The Yerington City Council on March 23 handled a slate of routine and capital items in a single meeting, approving airport taxiway reconstruction plans, a municipal court online-payment vendor, personnel appointments and smaller equipment purchases.
Key approvals and votes included:
- Airport taxiways F1 and F2: Council approved a task order with Lochner for reconstruction work estimated at about $140,000 per taxiway (roughly $280,000 total) using federal grant funds with a 5% City match (about $14,000).

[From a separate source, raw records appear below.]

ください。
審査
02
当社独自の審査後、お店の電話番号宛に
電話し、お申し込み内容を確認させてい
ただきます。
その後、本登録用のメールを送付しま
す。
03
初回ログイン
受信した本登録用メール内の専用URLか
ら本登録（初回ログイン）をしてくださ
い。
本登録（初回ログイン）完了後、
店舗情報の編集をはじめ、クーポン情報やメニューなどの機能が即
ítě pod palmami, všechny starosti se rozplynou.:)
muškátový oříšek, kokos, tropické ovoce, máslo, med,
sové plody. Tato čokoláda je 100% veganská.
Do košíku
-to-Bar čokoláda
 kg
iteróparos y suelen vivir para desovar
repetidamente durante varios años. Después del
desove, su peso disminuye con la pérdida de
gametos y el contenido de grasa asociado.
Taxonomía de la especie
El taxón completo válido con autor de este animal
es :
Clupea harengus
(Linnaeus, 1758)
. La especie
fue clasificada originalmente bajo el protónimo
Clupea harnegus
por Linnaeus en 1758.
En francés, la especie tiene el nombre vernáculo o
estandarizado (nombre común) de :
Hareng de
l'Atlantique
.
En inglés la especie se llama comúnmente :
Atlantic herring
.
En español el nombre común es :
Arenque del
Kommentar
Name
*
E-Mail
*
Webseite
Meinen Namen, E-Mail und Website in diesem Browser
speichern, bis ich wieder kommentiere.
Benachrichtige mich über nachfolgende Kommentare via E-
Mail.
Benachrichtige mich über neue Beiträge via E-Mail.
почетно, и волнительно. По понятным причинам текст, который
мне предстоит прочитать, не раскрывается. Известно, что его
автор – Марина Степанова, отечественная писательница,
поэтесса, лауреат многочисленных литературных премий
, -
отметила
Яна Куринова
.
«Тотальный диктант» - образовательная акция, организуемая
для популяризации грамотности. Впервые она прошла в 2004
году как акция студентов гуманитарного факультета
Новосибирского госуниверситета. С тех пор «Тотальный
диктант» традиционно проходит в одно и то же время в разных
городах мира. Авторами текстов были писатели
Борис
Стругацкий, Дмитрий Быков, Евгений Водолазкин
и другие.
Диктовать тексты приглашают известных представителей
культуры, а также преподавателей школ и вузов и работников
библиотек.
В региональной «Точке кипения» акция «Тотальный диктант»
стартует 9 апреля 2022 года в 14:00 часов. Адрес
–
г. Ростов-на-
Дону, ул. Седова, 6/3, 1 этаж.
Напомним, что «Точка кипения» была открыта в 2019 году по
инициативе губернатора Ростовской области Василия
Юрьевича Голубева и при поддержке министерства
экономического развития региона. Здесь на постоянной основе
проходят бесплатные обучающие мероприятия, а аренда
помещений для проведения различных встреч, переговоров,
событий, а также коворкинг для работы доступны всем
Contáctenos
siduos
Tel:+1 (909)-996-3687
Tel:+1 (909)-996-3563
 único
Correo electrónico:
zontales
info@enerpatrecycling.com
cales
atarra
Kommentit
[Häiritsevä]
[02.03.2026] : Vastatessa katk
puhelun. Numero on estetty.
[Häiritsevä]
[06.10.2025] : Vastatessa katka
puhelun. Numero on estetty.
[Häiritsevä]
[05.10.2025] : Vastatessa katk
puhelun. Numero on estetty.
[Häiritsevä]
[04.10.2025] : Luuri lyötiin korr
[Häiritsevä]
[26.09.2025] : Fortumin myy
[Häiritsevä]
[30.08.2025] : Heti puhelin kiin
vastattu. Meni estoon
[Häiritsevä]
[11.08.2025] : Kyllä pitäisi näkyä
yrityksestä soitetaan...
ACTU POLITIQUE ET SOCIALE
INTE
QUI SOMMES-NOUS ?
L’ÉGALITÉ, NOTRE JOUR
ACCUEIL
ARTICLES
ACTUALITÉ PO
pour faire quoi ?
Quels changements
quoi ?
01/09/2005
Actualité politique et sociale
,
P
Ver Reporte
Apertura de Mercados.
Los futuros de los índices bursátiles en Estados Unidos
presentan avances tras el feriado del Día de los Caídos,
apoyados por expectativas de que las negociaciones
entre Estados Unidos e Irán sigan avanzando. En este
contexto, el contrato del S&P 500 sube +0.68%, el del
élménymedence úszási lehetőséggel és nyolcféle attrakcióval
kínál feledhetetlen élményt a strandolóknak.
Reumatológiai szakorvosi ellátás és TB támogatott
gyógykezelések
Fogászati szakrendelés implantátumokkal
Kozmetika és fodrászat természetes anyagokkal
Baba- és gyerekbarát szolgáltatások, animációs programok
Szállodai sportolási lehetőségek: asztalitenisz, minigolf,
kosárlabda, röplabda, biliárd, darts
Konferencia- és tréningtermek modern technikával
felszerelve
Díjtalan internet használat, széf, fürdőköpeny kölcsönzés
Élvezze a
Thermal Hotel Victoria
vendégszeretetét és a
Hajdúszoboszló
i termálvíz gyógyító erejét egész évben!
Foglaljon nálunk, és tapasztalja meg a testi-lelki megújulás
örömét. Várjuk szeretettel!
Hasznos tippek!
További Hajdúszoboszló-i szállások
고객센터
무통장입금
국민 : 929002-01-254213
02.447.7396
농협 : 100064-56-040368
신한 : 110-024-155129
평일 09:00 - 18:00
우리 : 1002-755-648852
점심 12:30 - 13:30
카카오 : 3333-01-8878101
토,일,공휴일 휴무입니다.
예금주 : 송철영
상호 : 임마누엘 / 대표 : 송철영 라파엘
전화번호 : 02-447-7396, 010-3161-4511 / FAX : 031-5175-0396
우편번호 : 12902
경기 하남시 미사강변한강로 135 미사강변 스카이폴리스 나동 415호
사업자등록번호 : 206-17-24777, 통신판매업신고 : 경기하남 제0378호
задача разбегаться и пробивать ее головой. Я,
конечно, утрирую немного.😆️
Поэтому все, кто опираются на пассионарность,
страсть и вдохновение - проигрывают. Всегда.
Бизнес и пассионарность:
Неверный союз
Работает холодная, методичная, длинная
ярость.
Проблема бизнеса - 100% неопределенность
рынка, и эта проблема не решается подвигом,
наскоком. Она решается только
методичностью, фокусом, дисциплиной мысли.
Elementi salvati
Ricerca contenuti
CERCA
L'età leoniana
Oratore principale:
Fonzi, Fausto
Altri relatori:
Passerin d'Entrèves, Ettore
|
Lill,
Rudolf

Council approved the task order by motion.
- Catalis nCourt software: Council approved a two-year agreement to allow online municipal court payments; Judge Jenson reportedly approved the use and users will pay any convenience fees rather than the court.
- Municipal judge pro-tem: Aaron Mouritsen was added to the panel of municipal judge pro-tems for fill-in duties under the existing pay arrangement.
- Bulk water station controller: Public Works Director Paul Shapiro asked the council to authorize purchase of a bulk water station controller (not to exceed $16,885) to automate meter reads and reduce manual reading errors; the council approved the purchase and staff estimated an eight-week lead time for deployment.
- Audit engagement: An engagement letter from Sciarani & Co. was presented for audit services for the year ending June 30, 2026, with a not-to-exceed fee of $45,000; the item was on the agenda for approval.
Council also selected Councilmembers Matthew Galvin and Shane Martin to serve on the 2026 college scholarship selection committee and approved routine business‑license items under the consent agenda.
Public Works Director Paul Shapiro reported seasonal odor issues from treatment ponds and described plans to pursue grant funding and a small package plant to address lagoon malfunctions.
Next steps: Staff will proceed with procurement and grant-match work for capital projects, implement the new court payment system, and schedule required reporting for federal grant-funded airport work.